Троица тут же помчалась к берегу.
'Три дня, не два. Или все мы умрем'. — Не беспокойся, Гриб, — шепнул он, — не все взрослые дураки.
Лейтенант Прыщ вгляделся в собранное солдатом: — Что это, во имя Худа?
— Кости, сэр, — ответила женщина. — Птичьи кости. Они падают с утеса — смотрите, твердые как камень — мы решили добавить их к коллекции. Те есть мы, панцирники. Ханфено, он в них дырки делает — для других. Мы уже сотни насобирали. Хотите, сэр, для вас сделаем?

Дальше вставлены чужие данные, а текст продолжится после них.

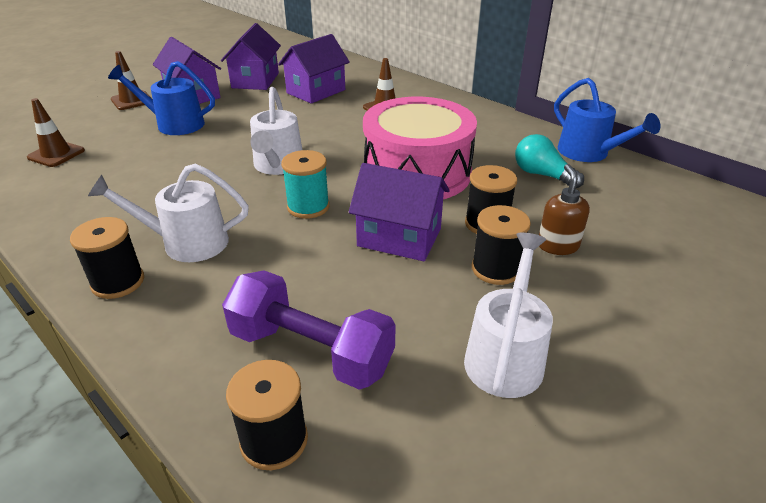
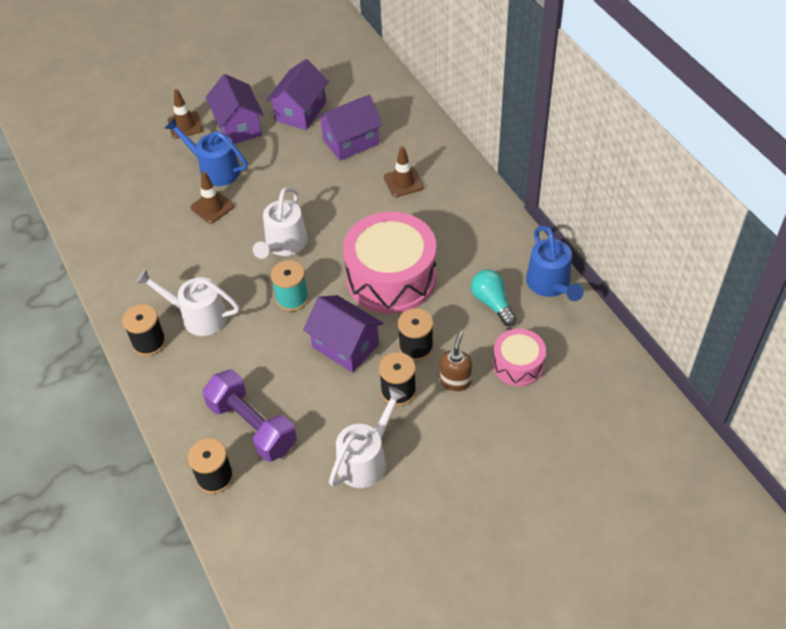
camera: 20 degrees right, 15 degrees up
brown traffic cone [27,98,85,167] -> brown traffic cone moved to [191,171,234,224]
none -> pink drum [493,329,546,386]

— Давай несколько, — протянул он руку.
Она бросила в его ладонь две косточки ног длиной с палец, потом нечто похожее на сустав, чуть пошире костяшки его пальца. — Дура. Это не птичья.
— Не могу знать, сэр. Может, череп?
— Она не пустая.
— Дятел?
— Иди к взводу, Сенни. Когда доберетесь до причала?
— Похоже, к утру, сэр. Солдаты Кулака Кенеба запоздали — он всех отозвал, вот была куча! Какие офицеры у нас негодн… гм, разрешите идти, сэр!
Он махнул рукой, и женщина отбежала. Лейтенант Прыщ собрал косточки в горсть, чтобы они не выпали, и подошел к капитану Добряку. Он стоял около четырех сундуков с имуществом его роты. Двое ординарцев усердно паковали остатки; Прыщ заметил набор гребней, разложенных на верблюжьем коврике. Двадцать или больше, и ни одного похожего. Из кости, рога, раковин, черепахового панциря, слоновой кости, дерева, сланца, серебра, золота и красной меди. Они собирались за долгое время службы, став отчетом о его перемещениях, о разных культурах, племенах и кланах, либо замиренных, либо уничтоженных. И все же… Прыщ нахмурился. 'Гребни?'
Добряк почти лыс.
Капитан наставлял ординарца, как правильно упаковать его вещички. — …эти хлопковые шарики и козью шерсть, или как ее там. Каждый по отдельности и осторожно — найду царапинку, скол или сломанный зубец, и ничего не останется, кроме как убить вас обоих. А, лейтенант. Надеюсь, вы полностью оправились от ран? Отлично. Что такое, дружище? Вы подавились?
Лицо Прыща побагровело, язык высунулся наружу. Он подождал, пока капитан подойдет ближе, и начал сипло перхать, прижав правую руку ко рту. Наконец он харкнул, ловко уронив кости на землю. Затем лейтенант принялся глубоко дышать, качая головой и откашливаясь.
— Простите, капитан, — едва смог вымолвить он. — Похоже, внутри остались сломанные кости. Как раз решили выйти.
— Ну как, все вышли?
— Так точно, сэр.
Ординарцы во все глаза смотрели на косточки. Один взял себе сустав.